Saya juga pengguna aktif TikTok, setiap kali saya bertemu dengan beberapa konten yang berbau budaya, agama, politik dan sebagainya. Saya termasuk orang yang rajin membaca komentar, saya sering menjumpai anak di bawah umur atau remaja mengomentari konten tersebut dengan nada rasisme.
Terlepas dari bagaimana didikan orang tua dirumah, salah satu penyebab hal itu adalah tidak adanya pembinaan dalam bermedia sosial. Sehingga terjadi pemanfaatan media ke hal yang kurang baik. Jika di biarkan, hal berulang akan menjadi budaya.

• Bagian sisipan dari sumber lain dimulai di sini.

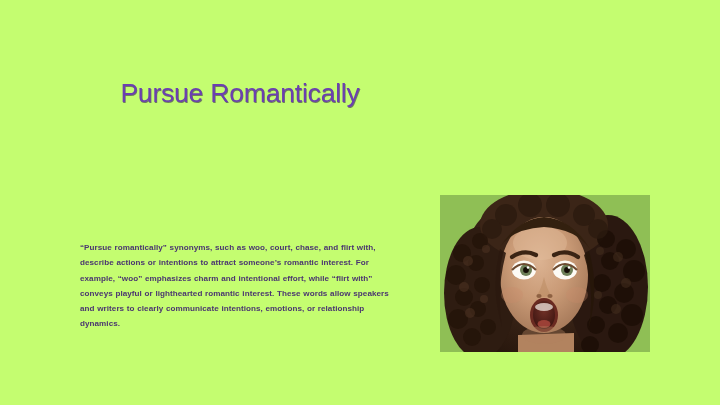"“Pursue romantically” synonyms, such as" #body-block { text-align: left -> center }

Saya juga sempat tertarik dengan isu di blokirnya TikTok di negara Krishna yaitu India. Sebelum menyimpulkan India mengambil langkah yang salah atau benar saya sempat menelusuri hal tersebut di konten YouTube mahasiswa Indonesia yang tinggal di India yaitu Agus Aufiyah.Dimana dalam kontennya, ia memotret para TikTokers dari India yang notabene remaja.
Ada alun-alun khusus yang digunakan sebagai markas TikTokers tersebut, sekitar 500 atau 1000 orang setiap harinya yang datang kesana hanya untuk main TikTok, rata-rata adegan tampar-menapar, jalan-jalan dan menari. Gayanya yang mecing kata anak jaman sekarang membuat saya senyum-senyum dengan kelakukan negara pak Mahatma Gandhi ini.
Mungkin hal inilah yang menyebabkan pemerintah India memblokir TikTok, applikasi tersebut digunakan bukan dengan hal bermanfaat melainkan goyang-goyang saja. Walaupun kita tahu jika India negara yang terkenal dengan tariannya. Seandainya ke hal yang lebih bermanfaat mungkin TikTok akan bertahan sampai saat ini di India
Pemerintah India mungkin khawatir jika justru pemudanya menjadi TikTokers semua ya. Apalagi lonjakan penggunanya yang memecah rekor sebagai negara dengan pengguna TikTok terbanyak di dunia. Hehe.
Di Indonesia saya juga berharap, pemerintah mampu mengarahkan bagaimana cara memanfaatkan media dengan baik dan benar. Pemerintah diharapkan lebih aktif dan sadar akan dampak media sosial, khusunya bagi generasi muda.
Pemerintah bisa mengadakan berbagai program untuk mengatasi hal ini, karena saya pernah membaca literartur, jika tingkat depresi generasi Z lebih tinggi jika dibandingkan generasi Millenial, apalagi generasi Alpha.
Maka adakalanya pemerintah dan kita sebagai rakyat bijak dalam bermedia. Kita harus bisa membedakan mana informasi pribadi, bermanfaat dan layak di konsumsi dan mana informasi umum, hoaks, dan tidak layak. Be smart!
Jika anda tidak ingin sia-sia dijadikan produk, maka jadilah produk yang berkelas.